Supreme Court Rules Big Dig Dredge a Vessel for Purpose of Allowing Injured Worker to Sue Owner
The United States Supreme Court has ruled that workers injured on dredges like one used in the Big Dig construction are not limited to workers compensation but may also sue the vessel’s owner for negligence.
Writing for the court in an 8-0 ruling, Justice Clarence Thomas reversed lower court opinions that had prevented the injured worker in the case, Willard Stewart, from suing Dutra Construction Company after he fell through a hatch when the Super Scooper dredge he was working on collided with a nearby floating platform used to collect sediment.
The decision hinged on whether the Super Scooper dredge, a massive floating platform from which a clamshell bucket is suspended beneath the water, can be properly categorized as a vessel under the Longshore and Harbor Workers’ Compensation Act. The high court ruled that it could be.
It also turned on whether a worker on a dredge or similar floating vessel could be considered a seaman, to which the court answered yes.
The Super Scoop was engaged by the Commonwealth of Massachusetts to dig the 50 foot deep, 100 foot wide, three-quarter mile long trench beneath Boston Harbor that is now the Ted Williams Tunnel. The Super Scoop has certain characteristics such as a crew and captain, navigational lights and ballast tanks but lacks others, most notably, a well-developed means of self-propulsion. Instead of self-propulsion, it primarily moved along with the assistance of a tugboat.
After his serious accident, Stewart sued Dutra, the owner of Super Scooper, for negligence under the Jones Act and filed an alternative claim under the LHWCA, which authorizes employees to sue a “vessel” owner as a third party for an injury caused by the owner’s negligence.
Dutra argued that the Super Scoop was not a vessel within the intent of the Jones Act since its primary purpose was dredging not transportation and it was stationary. The construction firm also argued that any negligence that may have occurred was committed in its capacity as an employer rather than as owner of the vessel.
Prior to the Jones Act, injured seamen were entitled to workers compensation and medical care but were barred from suing vessel owners for negligence.
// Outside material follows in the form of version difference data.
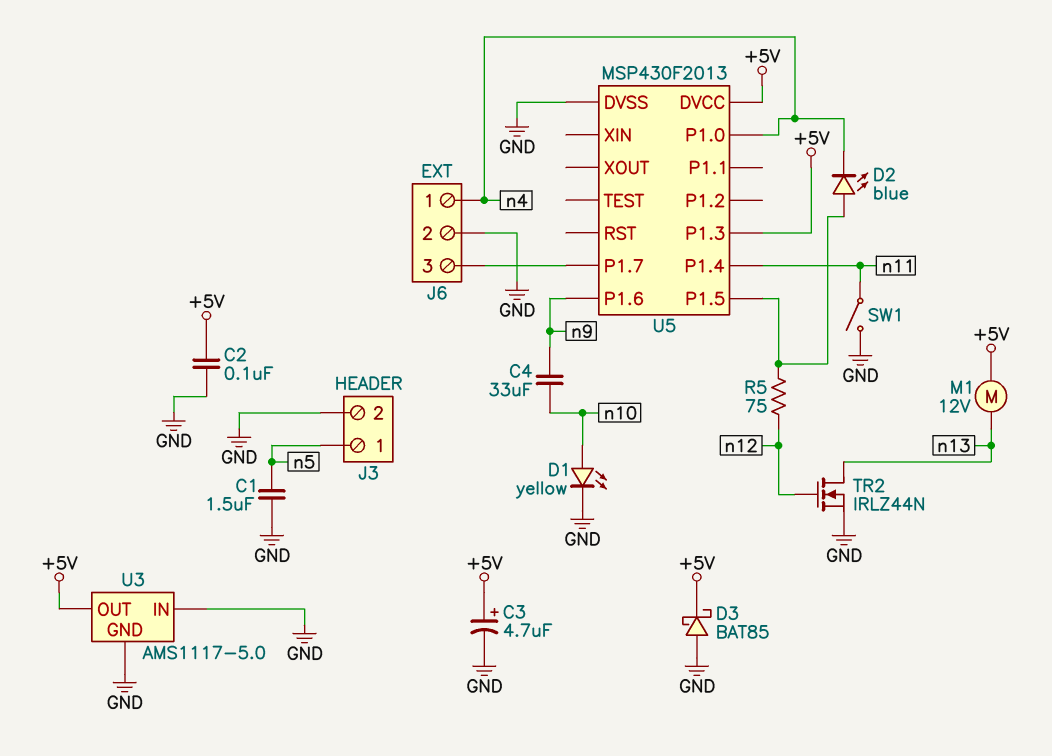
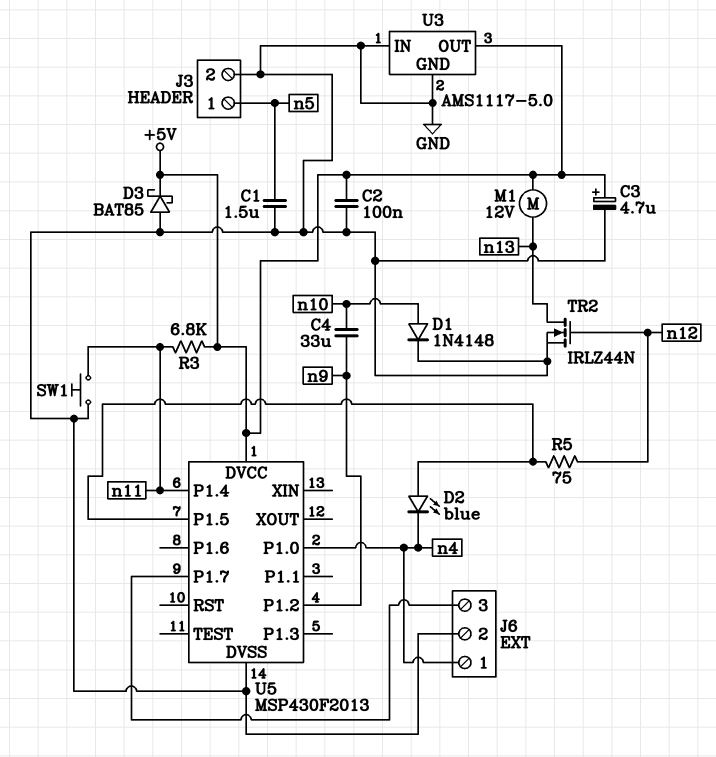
D1: LED yellow (A n10, K GND) -> diode 1N4148 (A n10, K GND)
R3: none -> 6.8k (+5V, n11)
SW1: switch (GND, n11) -> button (GND, n11)
U5 pin P1.2: none -> n9
U5 pin P1.3: +5V -> none
U5 pin P1.6: n9 -> none

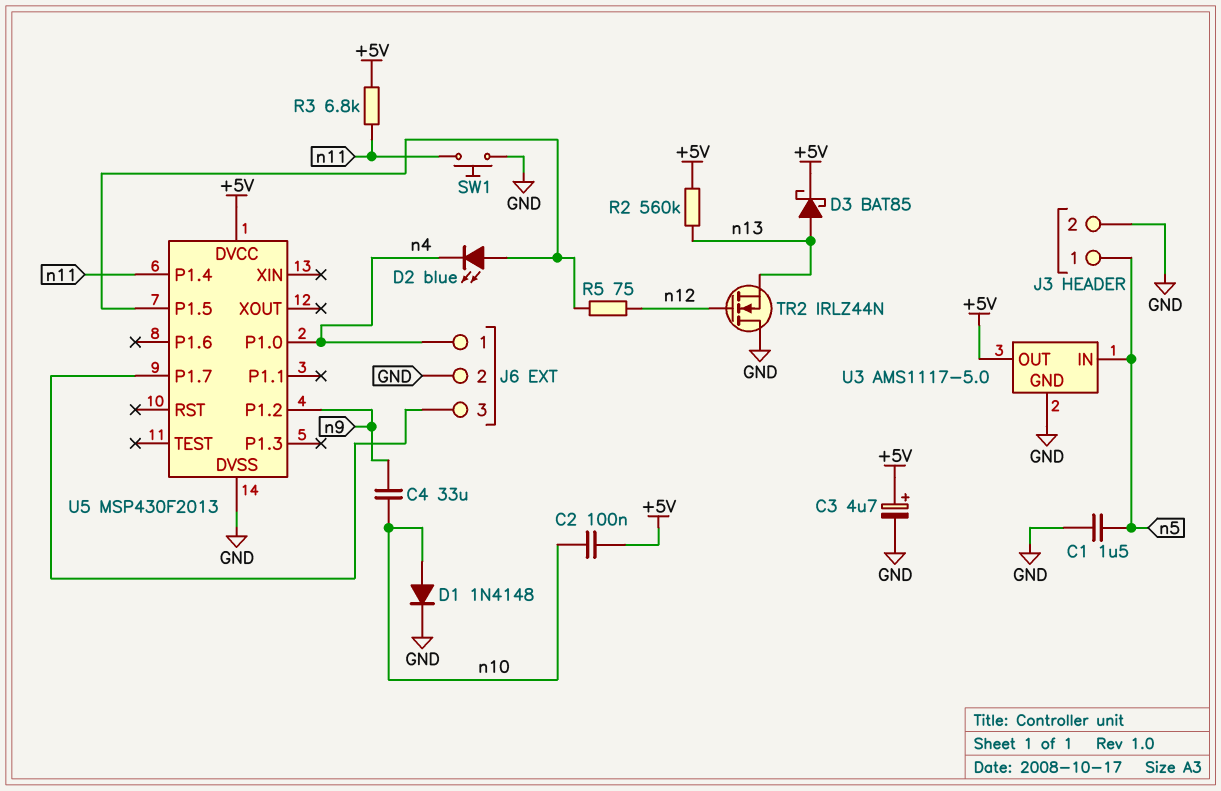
C2: 100nF (+5V, GND) -> 100nF (+5V, n10)
D3: schottky BAT85 (A GND, K +5V) -> schottky BAT85 (A n13, K +5V)
M1: motor 12V (+5V, n13) -> none
R2: none -> 560k (+5V, n13)
TR2: NMOS IRLZ44N (G n12, D n13, S GND) -> NMOS IRLZ44N (G n12, D GND, S n13)
U3 pin IN: GND -> n5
The Jones Act of 1920 was passed to remove this bar to negligence suits by seamen.
LHWCA, enacted in 1927, provides scheduled compensation for land-based maritime workers but excepts from its coverage “a master or member of a crew of any vessel.”
The U.S. District Court in Massachusetts and the U.S. Court of Appeals sided with Dutra.
The “Jones Act and the LHWCA are complementary regimes that work in tandem: The Jones Act provides tort remedies to sea-based maritime workers, while the LHWCA provides workers’ compensation too land-based maritime employees,” wrote Justice Thomas.
Thomas found that since Congress enacted LHWCA a vessel has been defined as “any watercraft practically capable of maritime transportation, regardless of its primary purpose or state of transit at a particular moment.”
Because the Super Scooper was engaged in maritime transportation at the time of Stewart’s injury, it is considered a vessel for purposes of triggering Stewart’s rights to sue for negligence, the court ruled.
The case is Stewart v. Dutra Construction Co., No. 03-814, decided February 22, 2005.